_SOURCE TEXT_.
——

Enough time has passed since the ill-fated attempt by Philippine Sen. Antonio Trillanes IV to take over the Manila Peninsula Hotel, to figure out whether it was just a pointless adventure, or a sign of things to come. This isn’t to say that both Trillanes’ objectives and those of the government in nipping his efforts in the bud, don’t remain murky — they do.

Trillanes walked out of a trial, and, unmolested by his guards (who ended up accompanying him) holed up in a luxury hotel and called for the soldiery and the public to withdraw their support from the Arroyo administration.

Whether he genuinely believed people would come out in the streets to answer his call, or whether it was a ploy, with his real objective (and expectation) being that his call would trigger defections in the armed forces, remains a hotly-debated topic.

It’s been argued that Trillanes had an agreement with the Arroyo administration’s former economic planning chief, Romulo Neri, who made the administration’s knees buckle earlier this year by revealing a controversial deal with China had been accompanied by bribe-taking and giving by Filipino officials, including the country’s elections chief (who subsequently resigned).

He stopped short, however, of repeating under oath what he supposedly told confidantes: that President Arroyo, upon being informed of the bribery, had told him to ignore it and then pressured Neri to approve the deal as she was due to go to China to sign it.

Trillanes, according to this version of events, was expecting Neri to join him in the hotel and finally state what he’d so far refused to say in public. The motivation for Neri being that he resisted pressure to make his revelations before the Senate, because he didn’t want the government brought down, only for it land in the laps of opposition politicians.

But if that was truly the case, Neri did to Trillanes what he did to those who’d counted on his telling all before the Senate: he betrayed those expecting him to spill the beans.

——

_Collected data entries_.
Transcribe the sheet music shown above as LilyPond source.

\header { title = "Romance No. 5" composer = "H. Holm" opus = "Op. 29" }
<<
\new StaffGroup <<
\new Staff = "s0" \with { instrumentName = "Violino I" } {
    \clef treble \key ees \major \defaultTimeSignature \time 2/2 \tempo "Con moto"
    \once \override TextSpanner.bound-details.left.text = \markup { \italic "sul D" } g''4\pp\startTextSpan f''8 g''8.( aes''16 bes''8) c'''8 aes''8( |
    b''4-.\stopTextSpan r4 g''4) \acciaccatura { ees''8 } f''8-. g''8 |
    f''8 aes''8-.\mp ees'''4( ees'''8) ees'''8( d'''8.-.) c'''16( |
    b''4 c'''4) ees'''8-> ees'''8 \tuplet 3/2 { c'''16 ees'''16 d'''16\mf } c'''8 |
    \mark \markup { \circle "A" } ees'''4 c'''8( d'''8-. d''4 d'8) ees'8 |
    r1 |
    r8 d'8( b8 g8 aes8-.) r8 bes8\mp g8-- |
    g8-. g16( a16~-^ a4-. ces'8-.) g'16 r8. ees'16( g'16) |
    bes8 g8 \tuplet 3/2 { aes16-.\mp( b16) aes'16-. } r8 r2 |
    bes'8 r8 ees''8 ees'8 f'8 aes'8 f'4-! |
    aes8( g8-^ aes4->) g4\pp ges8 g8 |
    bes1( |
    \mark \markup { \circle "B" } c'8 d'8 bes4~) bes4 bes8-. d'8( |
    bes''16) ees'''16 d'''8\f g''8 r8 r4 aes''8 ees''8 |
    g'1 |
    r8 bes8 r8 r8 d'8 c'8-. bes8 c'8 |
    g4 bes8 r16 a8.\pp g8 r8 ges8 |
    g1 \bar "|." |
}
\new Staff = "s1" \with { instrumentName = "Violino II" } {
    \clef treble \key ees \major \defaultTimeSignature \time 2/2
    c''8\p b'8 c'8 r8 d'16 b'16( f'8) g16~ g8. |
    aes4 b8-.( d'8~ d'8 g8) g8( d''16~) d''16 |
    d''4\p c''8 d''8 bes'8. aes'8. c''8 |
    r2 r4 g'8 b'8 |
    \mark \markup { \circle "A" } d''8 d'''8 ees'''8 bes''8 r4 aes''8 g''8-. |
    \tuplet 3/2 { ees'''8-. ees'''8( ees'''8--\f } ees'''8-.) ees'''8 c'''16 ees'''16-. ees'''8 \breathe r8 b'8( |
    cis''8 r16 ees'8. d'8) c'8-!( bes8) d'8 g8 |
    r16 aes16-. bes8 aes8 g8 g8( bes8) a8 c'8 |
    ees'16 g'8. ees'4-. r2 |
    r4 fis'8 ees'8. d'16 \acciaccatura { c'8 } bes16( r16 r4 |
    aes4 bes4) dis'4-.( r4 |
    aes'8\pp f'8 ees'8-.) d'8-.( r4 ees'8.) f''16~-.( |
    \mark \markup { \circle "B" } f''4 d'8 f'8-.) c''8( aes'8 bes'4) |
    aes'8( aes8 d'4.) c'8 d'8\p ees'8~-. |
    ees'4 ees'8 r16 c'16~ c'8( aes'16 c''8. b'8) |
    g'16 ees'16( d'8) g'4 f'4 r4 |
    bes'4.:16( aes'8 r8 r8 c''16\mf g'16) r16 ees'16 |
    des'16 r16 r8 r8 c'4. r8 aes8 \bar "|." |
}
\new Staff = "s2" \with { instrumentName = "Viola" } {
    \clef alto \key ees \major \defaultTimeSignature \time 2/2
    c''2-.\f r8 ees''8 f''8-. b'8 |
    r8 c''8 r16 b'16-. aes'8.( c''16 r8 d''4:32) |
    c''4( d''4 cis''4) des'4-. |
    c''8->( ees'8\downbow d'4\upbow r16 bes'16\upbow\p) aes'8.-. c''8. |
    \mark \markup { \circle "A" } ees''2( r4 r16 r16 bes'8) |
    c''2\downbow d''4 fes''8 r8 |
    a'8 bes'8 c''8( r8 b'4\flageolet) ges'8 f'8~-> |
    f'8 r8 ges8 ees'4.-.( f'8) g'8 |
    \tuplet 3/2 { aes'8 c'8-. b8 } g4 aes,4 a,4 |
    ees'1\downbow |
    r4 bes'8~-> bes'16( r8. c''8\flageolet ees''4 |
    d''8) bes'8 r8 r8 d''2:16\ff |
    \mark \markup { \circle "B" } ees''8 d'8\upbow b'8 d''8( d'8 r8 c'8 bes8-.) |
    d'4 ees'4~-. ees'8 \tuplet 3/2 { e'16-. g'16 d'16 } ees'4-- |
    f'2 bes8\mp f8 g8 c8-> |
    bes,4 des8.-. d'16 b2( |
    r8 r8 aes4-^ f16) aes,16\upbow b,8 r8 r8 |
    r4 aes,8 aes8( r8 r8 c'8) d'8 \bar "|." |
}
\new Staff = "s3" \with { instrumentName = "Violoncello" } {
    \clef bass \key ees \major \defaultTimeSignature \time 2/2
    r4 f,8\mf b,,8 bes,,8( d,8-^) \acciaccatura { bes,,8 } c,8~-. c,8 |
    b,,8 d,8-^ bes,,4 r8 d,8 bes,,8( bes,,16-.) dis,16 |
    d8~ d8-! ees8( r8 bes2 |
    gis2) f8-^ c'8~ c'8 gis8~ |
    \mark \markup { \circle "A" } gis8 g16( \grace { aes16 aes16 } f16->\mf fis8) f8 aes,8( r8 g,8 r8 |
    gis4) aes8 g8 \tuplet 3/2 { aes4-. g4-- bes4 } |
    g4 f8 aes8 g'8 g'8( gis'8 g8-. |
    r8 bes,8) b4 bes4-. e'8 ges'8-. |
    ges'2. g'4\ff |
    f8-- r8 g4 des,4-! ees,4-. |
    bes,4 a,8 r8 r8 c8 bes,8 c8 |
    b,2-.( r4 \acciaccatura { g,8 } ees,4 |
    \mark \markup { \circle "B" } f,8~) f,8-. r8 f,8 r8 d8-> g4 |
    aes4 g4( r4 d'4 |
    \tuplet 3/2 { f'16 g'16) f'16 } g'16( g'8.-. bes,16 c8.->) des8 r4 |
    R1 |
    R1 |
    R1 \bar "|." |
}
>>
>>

——

_DIRECTIVES_.
A. Please duplicate the passage of the text on Trillanes, starting with "Whether he genuinely" and going on through "to sign it.".
B. Pick out every line of the rows that contains the string "upbow" and copy each one.

_OUTPUTS FOR THE TASKS_.
A.
Whether he genuinely believed people would come out in the streets to answer his call, or whether it was a ploy, with his real objective (and expectation) being that his call would trigger defections in the armed forces, remains a hotly-debated topic.

It’s been argued that Trillanes had an agreement with the Arroyo administration’s former economic planning chief, Romulo Neri, who made the administration’s knees buckle earlier this year by revealing a controversial deal with China had been accompanied by bribe-taking and giving by Filipino officials, including the country’s elections chief (who subsequently resigned).

He stopped short, however, of repeating under oath what he supposedly told confidantes: that President Arroyo, upon being informed of the bribery, had told him to ignore it and then pressured Neri to approve the deal as she was due to go to China to sign it.

B.
    c''8->( ees'8\downbow d'4\upbow r16 bes'16\upbow\p) aes'8.-. c''8. |
    \mark \markup { \circle "B" } ees''8 d'8\upbow b'8 d''8( d'8 r8 c'8 bes8-.) |
    r8 r8 aes4-^ f16) aes,16\upbow b,8 r8 r8 |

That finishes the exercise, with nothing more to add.